Growth Plate Injuries

Paediatric MSK

Overview

Growth plate (physeal) injuries are fractures that involve the physis, the cartilaginous growth plate of the immature skeleton that drives longitudinal bone growth. Because the physis is weaker than the surrounding bone and the nearby ligaments, a force that would sprain a ligament in an adult often fails through the growth plate in a child. They are common, make up a substantial share of paediatric fractures, and peak in adolescence, with a male predominance.

Most physeal fractures heal well, but a minority disturb growth and cause growth arrest, angular deformity or limb-length discrepancy, so recognition, classification, appropriate treatment and follow-up all matter.
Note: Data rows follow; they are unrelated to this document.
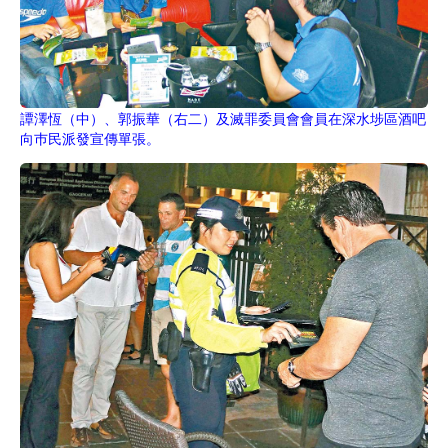
譚澤恆（中）、郭振華（右二）及滅罪委員會會員在深水埗區酒吧
向巿民派發宣傳單張。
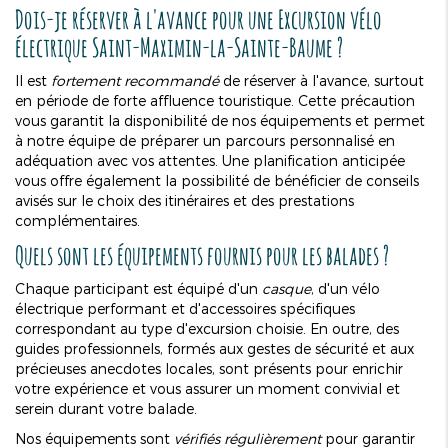
Dois-je réserver à l'avance pour une
Excursion vélo
électrique Saint-Maximin-la-Sainte-Baume
?
Il est
fortement recommandé
de réserver à l'avance, surtout
en période de forte affluence touristique. Cette précaution
vous garantit la disponibilité de nos équipements et permet
à notre équipe de préparer un parcours personnalisé en
adéquation avec vos attentes. Une planification anticipée
vous offre également la possibilité de bénéficier de conseils
avisés sur le choix des itinéraires et des prestations
complémentaires.
Quels sont les équipements fournis pour les balades ?
Chaque participant est équipé d'un
casque
, d'un vélo
électrique performant et d'accessoires spécifiques
correspondant au type d'excursion choisie. En outre, des
guides professionnels, formés aux gestes de sécurité et aux
précieuses anecdotes locales, sont présents pour enrichir
votre expérience et vous assurer un moment convivial et
serein durant votre balade.
Nos équipements sont
vérifiés régulièrement
pour garantir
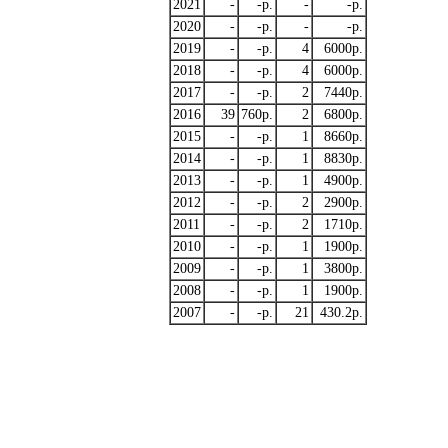
2021
-
-p.
-
-p.
2020
-
-p.
-
-p.
2019
-
-p.
4
6000p.
2018
-
-p.
4
6000p.
2017
-
-p.
2
7440p.
2016
39
760p.
2
6800p.
2015
-
-p.
1
8660p.
2014
-
-p.
1
8830p.
2013
-
-p.
1
4900p.
2012
-
-p.
2
2900p.
2011
-
-p.
2
1710p.
2010
-
-p.
1
1900p.
2009
-
-p.
1
3800p.
2008
-
-p.
1
1900p.
2007
-
-p.
21
430.2p.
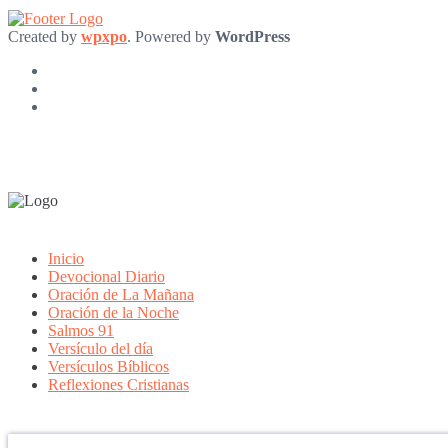
Created by
wpxpo
. Powered by
WordPress
Inicio
Devocional Diario
Oración de La Mañana
Oración de la Noche
Salmos 91
Versículo del día
Versículos Bíblicos
Reflexiones Cristianas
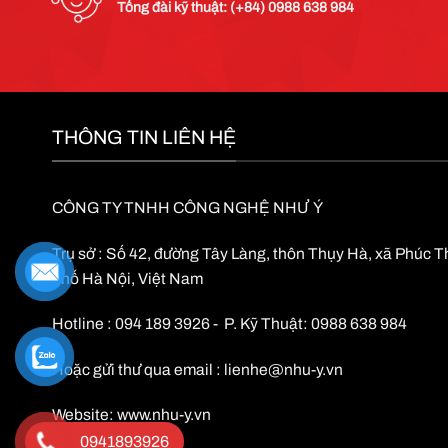
Tổng đài kỹ thuật: (+84) 0988 638 984
THÔNG TIN LIÊN HỆ
CÔNG TY TNHH CÔNG NGHỆ NHƯ Ý
Trụ sở : Số 42, đường Tây Làng, thôn Thụy Hà, xã Phúc 
phố Hà Nội, Việt Nam
Hotline : 094 189 3926 - P. Kỹ Thuật: 0988 638 984
Hoặc gửi thư qua email :
lienhe@nhu-y.vn
Website:
www.nhu-y.vn
0941893926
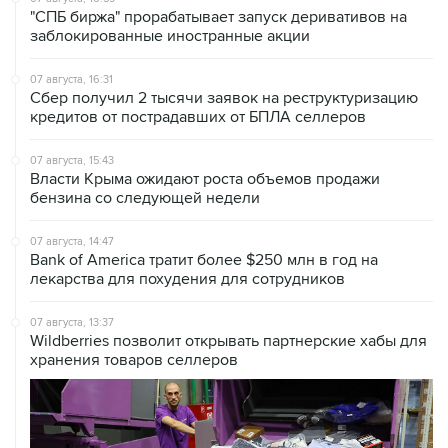
"СПБ биржа" прорабатывает запуск деривативов на
заблокированные иностранные акции
07 августа, 16:31
Сбер получил 2 тысячи заявок на реструктуризацию
кредитов от пострадавших от БПЛА селлеров
07 августа, 15:43
Власти Крыма ожидают роста объемов продажи
бензина со следующей недели
07 августа, 14:47
Bank of America тратит более $250 млн в год на
лекарства для похудения для сотрудников
07 августа, 13:37
Wildberries позволит открывать партнерские хабы для
хранения товаров селлеров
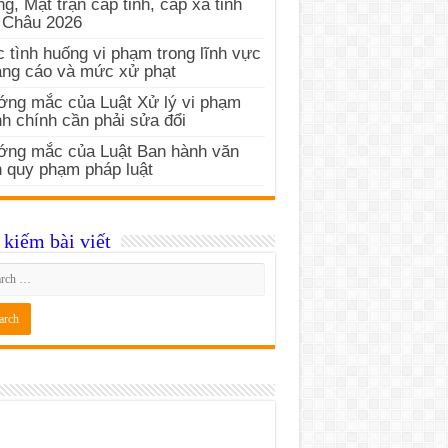
g, Mặt trận cấp tỉnh, cấp xã tỉnh
 Châu 2026
 tình huống vi phạm trong lĩnh vực
ng cáo và mức xử phạt
ng mắc của Luật Xử lý vi phạm
h chính cần phải sửa đổi
ớng mắc của Luật Ban hành văn
 quy phạm pháp luật
kiếm bài viết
The Salter-Harris classification is the framework used throughout. For the sport and exercise medicine (SEM) doctor, the priorities are recognising a physeal injury, interpreting and classifying the radiograph, knowing which injuries need urgent referral, managing the straightforward ones, and arranging follow-up to detect any growth disturbance.

Anatomy and Pathophysiology

The physis is a cartilaginous disc between the epiphysis, the bone end near the joint, and the metaphysis, the flared region of the shaft. It is organised into zones, and the hypertrophic zone, where cartilage cells enlarge before being replaced by bone, is the weakest layer and the usual plane of fracture. Because cartilage is more compliant than mature bone, the physis is a relative point of mechanical weakness, which is why shearing and avulsion forces tend to separate or fracture the growth plate rather than tear the adjacent ligaments.
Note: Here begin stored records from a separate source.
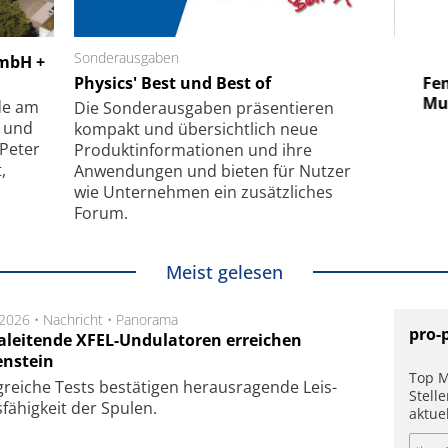
 GmbH
Sonderausgaben
SmarAct GmbH
GmbH +
uper-
Physics' Best und Best of
Elektronenmikroskopie auf
Fem
hanismus
kleinstem Raum
Mu
de am
Die Sonder­ausgaben präsentieren
- und
kompakt und übersichtlich neue
 Peter
Produkt­informationen und ihre
,
Anwendungen und bieten für Nutzer
wie Unternehmen ein zusätzliches
Forum.
Meist gelesen
.2026 •
Nachricht
•
Panorama
pro-
aleitende XFEL-Undulatoren erreichen
enstein
Top M
g­rei­che Tests be­stä­ti­gen he­raus­ra­gen­de Leis­
Stell
fä­hig­keit der Spu­len.
aktue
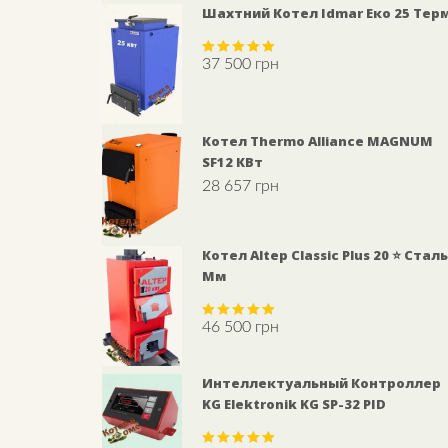
Шахтний Котел Idmar Еко 25 Тер
37 500
грн
Rated
5.00
out of 5
Котел Thermo Alliance MAGNUM
SF12 КВт
28 657
грн
Котел Altep Classic Plus 20 ⭐ Сталь
Мм
46 500
грн
Rated
5.00
out of 5
Интеллектуальный Контроллер
KG Elektronik KG SP-32 PID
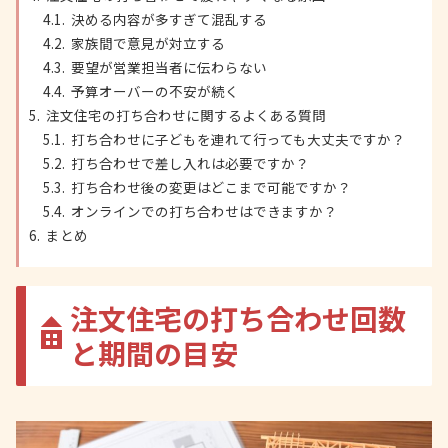
決める内容が多すぎて混乱する
家族間で意見が対立する
要望が営業担当者に伝わらない
予算オーバーの不安が続く
注文住宅の打ち合わせに関するよくある質問
打ち合わせに子どもを連れて行っても大丈夫ですか？
打ち合わせで差し入れは必要ですか？
打ち合わせ後の変更はどこまで可能ですか？
オンラインでの打ち合わせはできますか？
まとめ
注文住宅の打ち合わせ回数
と期間の目安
Blood supply matters for prognosis. The germinal layer is fed from the epiphyseal side, so injuries that disrupt this supply or crush the physis can stop growth, either completely or partially. A partial arrest tethers one part of the plate while the rest continues to grow, producing a progressive angular deformity, whereas a complete arrest shortens the bone. The physis closes at skeletal maturity, at an age that varies by site and sex.

The Salter-Harris classification of growth plate fractures (types I to V). Type II is the most common; the higher the type, the greater the risk of growth disturbance.
Clinical Pearl

Salter-Harris classification:

  • Type I: through the physis alone, separating the epiphysis from the metaphysis.
  • Type II: through the physis and out through the metaphysis (Thurston-Holland fragment); the most common.
  • Type III: through the physis and out through the epiphysis, into the joint.
  • Type IV: a single line crossing metaphysis, physis and epiphysis.
  • Type V: a crush injury compressing the physis; rare and easily missed.